Grand-papa est au ciel
Le deuil est, pour l'être humain, quelque chose d'infiniment cruel. Du jour au lendemain, la perte d'un parent, d'un ami ou d'un proche vient nous frapper de plein fouet laissant derrière elle rage, souffrance et incompréhension. C'est dans ces moments que l'on souhaiterait redevenir enfant.
Parce que pour un enfant, rien n'est compliqué. Minou a profité de sa dernière sortie pour prendre la poudre d'escampette? Il suffit d'expliquer le tout en inventant une histoire d'amour entre lui et la chatte du quatrième voisin, que tous deux ont décidé d'aménager ensemble pour fonder une famille, et le tour est joué. S'en suivra un petit chagrin qui sera vite estompé par l'achat d'un nouveau félin.

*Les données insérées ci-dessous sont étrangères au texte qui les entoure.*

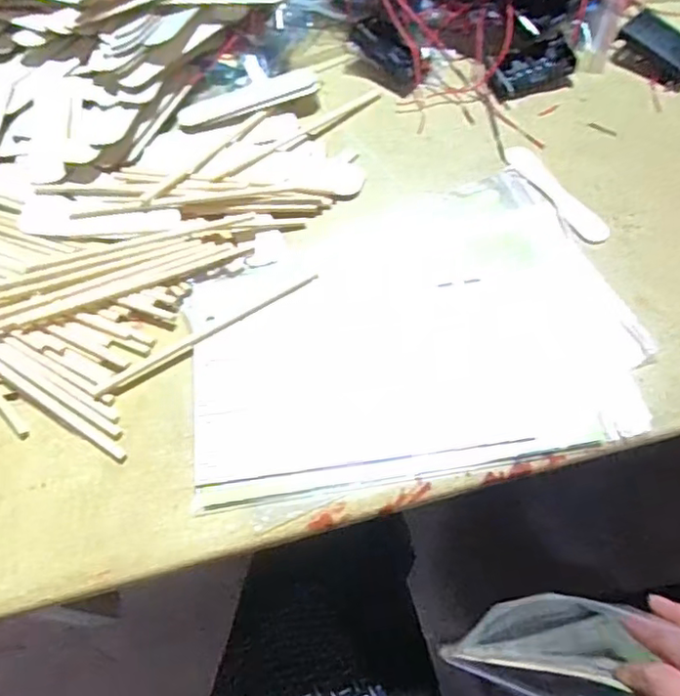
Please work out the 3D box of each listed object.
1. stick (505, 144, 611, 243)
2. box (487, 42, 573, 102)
[{"bbox_3d":[0.142,-0.105,0.406,0.020,0.004,0.094,-26,64,-10],"label":"stick"},{"bbox_3d":[0.140,-0.205,0.454,0.061,0.017,0.033,-15,63,-5],"label":"box"}]

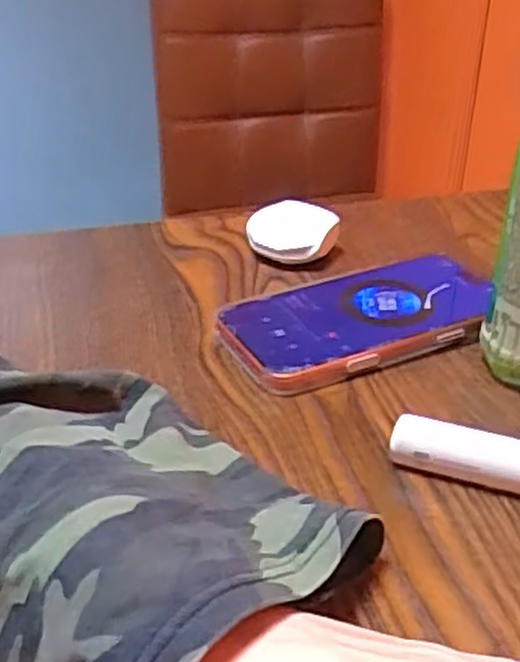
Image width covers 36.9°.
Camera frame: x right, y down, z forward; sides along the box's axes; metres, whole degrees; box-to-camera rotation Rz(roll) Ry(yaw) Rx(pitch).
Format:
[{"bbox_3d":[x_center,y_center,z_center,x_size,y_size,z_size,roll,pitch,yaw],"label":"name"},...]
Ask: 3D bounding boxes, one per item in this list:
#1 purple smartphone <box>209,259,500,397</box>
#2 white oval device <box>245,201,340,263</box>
[{"bbox_3d":[0.059,-0.007,0.442,0.157,0.018,0.087,-15,35,-25],"label":"purple smartphone"},{"bbox_3d":[0.021,-0.064,0.518,0.054,0.034,0.035,16,34,23],"label":"white oval device"}]

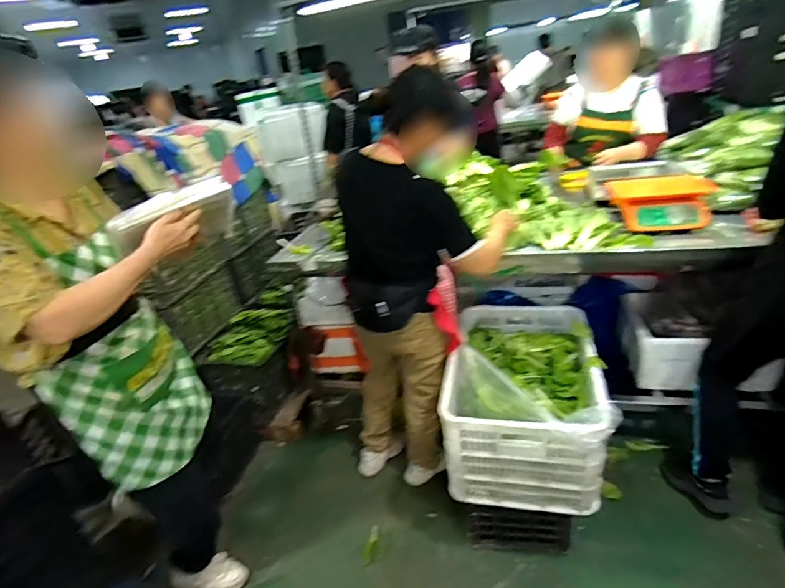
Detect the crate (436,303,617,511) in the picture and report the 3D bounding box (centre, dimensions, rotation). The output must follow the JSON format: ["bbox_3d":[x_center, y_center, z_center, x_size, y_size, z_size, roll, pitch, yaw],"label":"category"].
[{"bbox_3d":[0.414,0.316,1.431,0.428,0.339,0.597,0,28,16],"label":"crate"}]

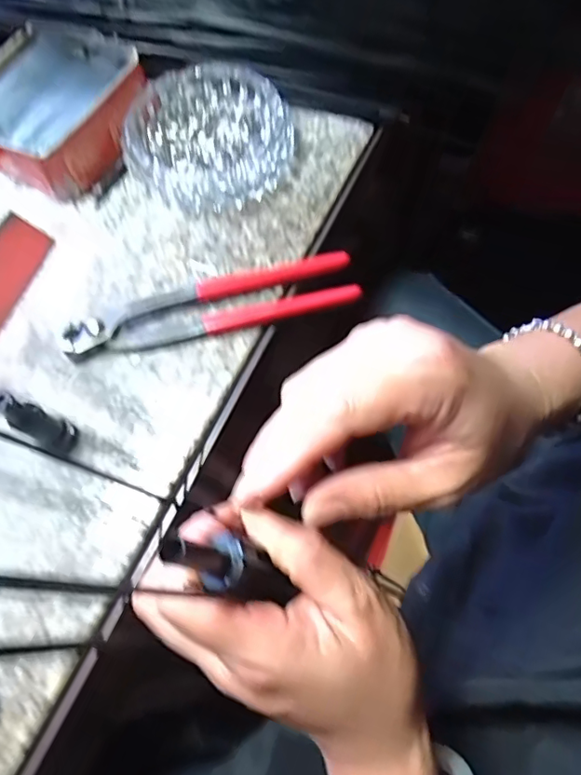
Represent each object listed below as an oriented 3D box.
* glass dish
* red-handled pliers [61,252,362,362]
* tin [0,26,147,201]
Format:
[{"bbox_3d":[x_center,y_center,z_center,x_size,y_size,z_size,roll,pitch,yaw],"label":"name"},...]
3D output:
[{"bbox_3d":[-0.062,-0.189,0.403,0.123,0.030,0.108,30,71,12],"label":"glass dish"},{"bbox_3d":[-0.053,-0.056,0.365,0.194,0.012,0.041,-12,68,-4],"label":"red-handled pliers"},{"bbox_3d":[-0.177,-0.211,0.410,0.113,0.044,0.127,30,71,12],"label":"tin"}]

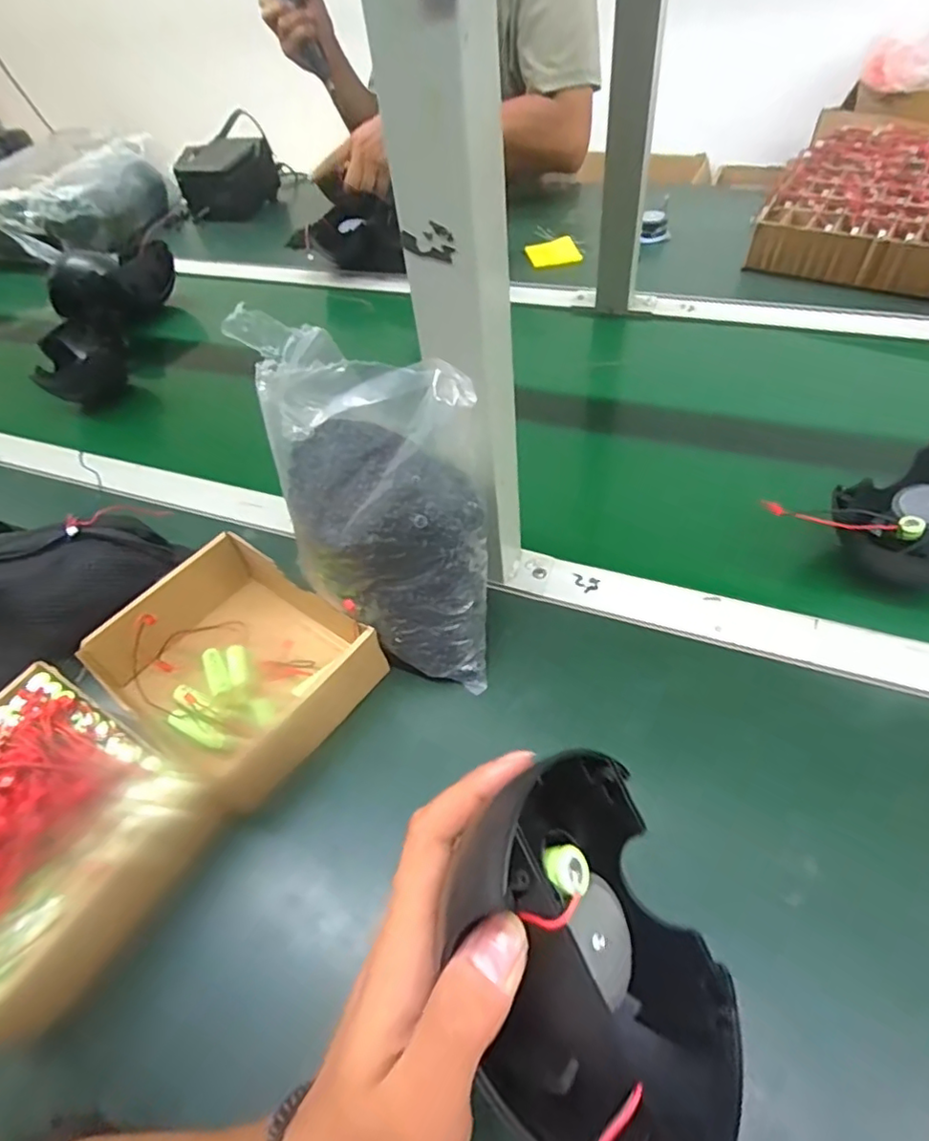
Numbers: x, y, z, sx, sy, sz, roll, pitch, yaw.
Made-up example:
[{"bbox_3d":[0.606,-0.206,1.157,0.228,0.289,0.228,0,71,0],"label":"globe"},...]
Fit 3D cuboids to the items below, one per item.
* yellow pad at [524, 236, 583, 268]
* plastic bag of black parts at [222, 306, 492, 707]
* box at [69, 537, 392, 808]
[{"bbox_3d":[0.123,-0.444,0.835,0.075,0.006,0.053,-17,63,-11],"label":"yellow pad"},{"bbox_3d":[-0.048,-0.034,0.376,0.115,0.207,0.151,-23,51,-14],"label":"plastic bag of black parts"},{"bbox_3d":[-0.157,0.066,0.416,0.163,0.061,0.141,30,58,27],"label":"box"}]

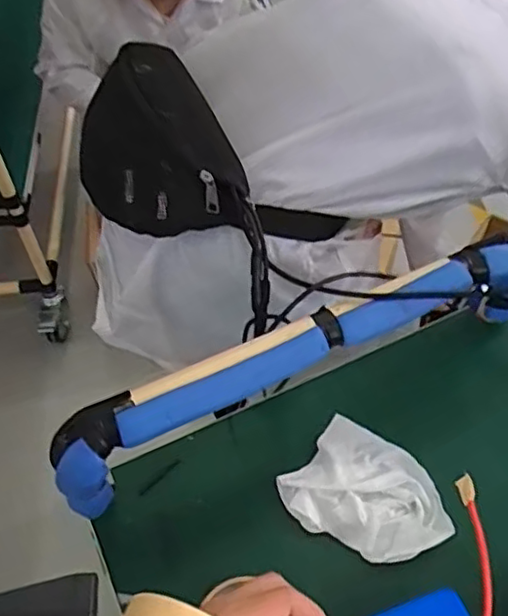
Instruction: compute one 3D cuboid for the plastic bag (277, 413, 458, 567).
[{"bbox_3d":[0.108,0.172,0.597,0.144,0.017,0.111,28,59,21],"label":"plastic bag"}]

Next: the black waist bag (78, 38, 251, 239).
[{"bbox_3d":[-0.110,-0.168,0.663,0.143,0.094,0.245,-19,55,-12],"label":"black waist bag"}]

Toutefois, lorsque c'est un être cher qui disparaît du paysage, le défi est tout autre. Car un père, une mère ou un grand-papa, ça ne s'achète pas à l'animalerie du coin. On en a qu'un. C'est à ce moment que le ciel entre en jeu.
Qu'il soit digne des plus belles cartes postales ou prêt à nous déverser son fiel, le ciel revêt chez l'enfant un caractère des plus mystérieux. Par son inaccessibilité, mais aussi par son immensité. Voilà probablement la raison pour laquelle il devient un remède à tous les maux.
Pour la petite Marianne, qui a perdu son grand-père le 21 mars 2008, l'explication a résisté aux quatre saisons qui ont composé la dernière année. Trop malade pour demeurer auprès d'elle, son grand-papa habite maintenant une belle maison au ciel, en compagnie de tous les autres papis malades. Fin de la discussion.
Mais le jour viendra où l'enfant, que le temps aura transformé en un petit bout de femme, comprendra que le ciel n'était en fait qu'un subterfuge. Un gros «band aid» qui lui aura permis d'estomper en partie son chagrin, sans toutefois l'éliminer complètement. Puis le cœur de Marianne redeviendra gros.
Néanmoins, elle comprendra. Elle comprendra pourquoi maman a parfois le trémolo dans la voix quand elle parle de grand-papa. Pourquoi le menton de grand-maman sautille lorsqu'elle est assise seule au bout de la table. Et pourquoi son parrain, chez qui elle va faire dodo de temps en temps, a autant de photos accrochées sur les murs.
En apprenant le départ de Guy Laliberté, qui s'envolera vers la station spatiale le 30 septembre prochain, plusieurs ont certainement ressenti un soupçon de jalousie. Certains pour des raisons pécuniaires, d'autres parce que fondateur du Cirque du soleil traversera ce fameux ciel. Celui aux milles étoiles qui se veulent, selon les croyances, autant d'yeux de personnes disparues veillant sur chacun de nous.
Au rythme où évoluent les choses, il n'est pas interdit de penser que de tels voyages deviendront chose courante d'ici quelques décennies. Que n'importe quel quidam pourra aller passer un week-end là-haut, dans une ville construite sur mesure pour accueillir les êtres humains.
À ce moment bien précis, la phrase «grand-papa est au ciel» deviendra moribonde. Ne reste plus qu'à souhaiter qu'en regardant vers l'infini, la petite Marianne alors devenue femme fera toute la différence entre le mensonge et la demi-vérité. Une demi-vérité qui aura permis à son grand-papa de poursuivre sa vie bien blotti dans son petit cœur d'enfant.